━━━━━ INPUT RECORDS

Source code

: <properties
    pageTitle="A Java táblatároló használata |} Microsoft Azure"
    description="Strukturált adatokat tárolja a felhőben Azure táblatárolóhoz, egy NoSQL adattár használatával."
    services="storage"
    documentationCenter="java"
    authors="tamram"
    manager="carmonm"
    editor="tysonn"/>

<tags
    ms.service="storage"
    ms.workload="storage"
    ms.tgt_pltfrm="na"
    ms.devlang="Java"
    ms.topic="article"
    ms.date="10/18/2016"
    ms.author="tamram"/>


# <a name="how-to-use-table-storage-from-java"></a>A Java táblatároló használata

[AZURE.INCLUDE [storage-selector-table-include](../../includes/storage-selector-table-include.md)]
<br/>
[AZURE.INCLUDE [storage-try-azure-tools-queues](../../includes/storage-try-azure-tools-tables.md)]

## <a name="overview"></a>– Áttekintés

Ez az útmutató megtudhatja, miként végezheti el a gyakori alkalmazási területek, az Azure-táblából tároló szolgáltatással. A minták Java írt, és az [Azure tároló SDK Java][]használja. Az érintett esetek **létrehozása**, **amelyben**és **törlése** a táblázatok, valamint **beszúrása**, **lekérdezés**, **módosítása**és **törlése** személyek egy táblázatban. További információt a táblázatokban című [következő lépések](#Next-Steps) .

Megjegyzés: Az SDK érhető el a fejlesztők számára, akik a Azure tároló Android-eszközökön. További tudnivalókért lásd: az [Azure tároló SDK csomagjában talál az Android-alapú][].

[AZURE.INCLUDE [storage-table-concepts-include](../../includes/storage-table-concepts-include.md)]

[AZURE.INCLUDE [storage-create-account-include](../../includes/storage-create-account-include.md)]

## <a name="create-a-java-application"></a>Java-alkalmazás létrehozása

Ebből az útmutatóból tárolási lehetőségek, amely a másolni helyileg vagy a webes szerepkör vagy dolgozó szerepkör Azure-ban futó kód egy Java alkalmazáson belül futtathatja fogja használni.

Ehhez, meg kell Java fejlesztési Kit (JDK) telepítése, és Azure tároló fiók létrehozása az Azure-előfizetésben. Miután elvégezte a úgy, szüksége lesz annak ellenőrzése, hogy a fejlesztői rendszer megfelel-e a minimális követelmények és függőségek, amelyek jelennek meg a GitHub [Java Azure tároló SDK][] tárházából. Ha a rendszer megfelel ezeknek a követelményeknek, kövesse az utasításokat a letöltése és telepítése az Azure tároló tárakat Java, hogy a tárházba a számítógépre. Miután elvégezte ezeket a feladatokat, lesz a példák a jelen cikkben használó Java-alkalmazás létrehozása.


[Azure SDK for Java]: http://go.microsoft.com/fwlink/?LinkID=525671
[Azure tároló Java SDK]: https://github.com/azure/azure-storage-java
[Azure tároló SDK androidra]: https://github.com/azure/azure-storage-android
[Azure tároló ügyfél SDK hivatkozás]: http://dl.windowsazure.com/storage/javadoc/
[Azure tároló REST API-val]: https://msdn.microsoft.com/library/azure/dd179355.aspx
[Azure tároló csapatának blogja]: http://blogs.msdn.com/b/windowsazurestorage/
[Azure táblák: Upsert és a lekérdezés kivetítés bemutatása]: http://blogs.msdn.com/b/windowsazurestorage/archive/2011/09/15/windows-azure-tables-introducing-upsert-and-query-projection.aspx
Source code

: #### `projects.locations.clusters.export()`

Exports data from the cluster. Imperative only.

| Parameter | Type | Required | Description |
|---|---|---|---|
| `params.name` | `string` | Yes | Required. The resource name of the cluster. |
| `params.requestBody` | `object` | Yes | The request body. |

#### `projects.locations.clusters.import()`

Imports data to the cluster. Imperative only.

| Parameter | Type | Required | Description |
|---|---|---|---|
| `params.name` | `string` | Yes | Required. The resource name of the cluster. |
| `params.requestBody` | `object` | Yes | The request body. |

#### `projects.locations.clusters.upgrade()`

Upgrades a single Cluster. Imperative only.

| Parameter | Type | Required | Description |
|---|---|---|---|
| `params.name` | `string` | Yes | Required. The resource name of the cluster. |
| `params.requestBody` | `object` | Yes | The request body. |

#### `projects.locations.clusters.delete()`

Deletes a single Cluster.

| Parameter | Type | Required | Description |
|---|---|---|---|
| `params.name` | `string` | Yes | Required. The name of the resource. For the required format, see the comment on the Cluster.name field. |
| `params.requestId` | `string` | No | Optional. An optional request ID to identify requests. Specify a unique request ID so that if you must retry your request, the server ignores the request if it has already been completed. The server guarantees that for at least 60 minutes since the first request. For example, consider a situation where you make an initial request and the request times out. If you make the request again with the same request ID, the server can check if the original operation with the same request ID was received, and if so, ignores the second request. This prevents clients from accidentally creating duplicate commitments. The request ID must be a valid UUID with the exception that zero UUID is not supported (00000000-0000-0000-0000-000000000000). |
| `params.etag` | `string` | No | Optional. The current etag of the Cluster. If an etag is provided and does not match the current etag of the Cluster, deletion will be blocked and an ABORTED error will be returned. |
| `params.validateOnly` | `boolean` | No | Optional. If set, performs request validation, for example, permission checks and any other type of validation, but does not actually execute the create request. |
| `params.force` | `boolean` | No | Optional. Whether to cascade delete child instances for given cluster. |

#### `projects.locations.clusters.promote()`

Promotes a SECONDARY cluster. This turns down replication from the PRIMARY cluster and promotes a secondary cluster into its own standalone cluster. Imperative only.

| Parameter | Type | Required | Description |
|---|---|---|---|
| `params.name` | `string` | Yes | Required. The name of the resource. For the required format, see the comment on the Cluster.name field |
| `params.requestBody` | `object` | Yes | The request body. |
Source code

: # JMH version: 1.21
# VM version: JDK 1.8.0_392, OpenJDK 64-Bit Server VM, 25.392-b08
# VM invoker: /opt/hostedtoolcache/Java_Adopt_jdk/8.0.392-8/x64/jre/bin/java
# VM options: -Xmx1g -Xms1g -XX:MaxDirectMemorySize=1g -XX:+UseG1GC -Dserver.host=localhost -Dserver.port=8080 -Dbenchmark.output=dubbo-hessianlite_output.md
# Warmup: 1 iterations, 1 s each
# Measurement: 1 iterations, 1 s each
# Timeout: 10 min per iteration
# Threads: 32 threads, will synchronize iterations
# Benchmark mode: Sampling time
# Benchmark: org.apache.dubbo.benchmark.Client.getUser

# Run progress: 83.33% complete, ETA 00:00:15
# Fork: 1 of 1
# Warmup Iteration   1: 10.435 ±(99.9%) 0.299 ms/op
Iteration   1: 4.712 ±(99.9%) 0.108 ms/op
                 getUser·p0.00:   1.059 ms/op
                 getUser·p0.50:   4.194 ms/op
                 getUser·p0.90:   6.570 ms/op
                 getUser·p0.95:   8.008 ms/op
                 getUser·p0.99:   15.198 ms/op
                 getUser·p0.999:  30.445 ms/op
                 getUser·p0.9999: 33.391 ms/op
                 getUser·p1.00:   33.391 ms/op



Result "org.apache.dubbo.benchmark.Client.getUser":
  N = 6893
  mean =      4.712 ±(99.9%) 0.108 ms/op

━━━━━━━━━━

Search the material above for the string "iterations". Show every line that holds it.

# Warmup: 1 iterations, 1 s each
# Measurement: 1 iterations, 1 s each
# Threads: 32 threads, will synchronize iterations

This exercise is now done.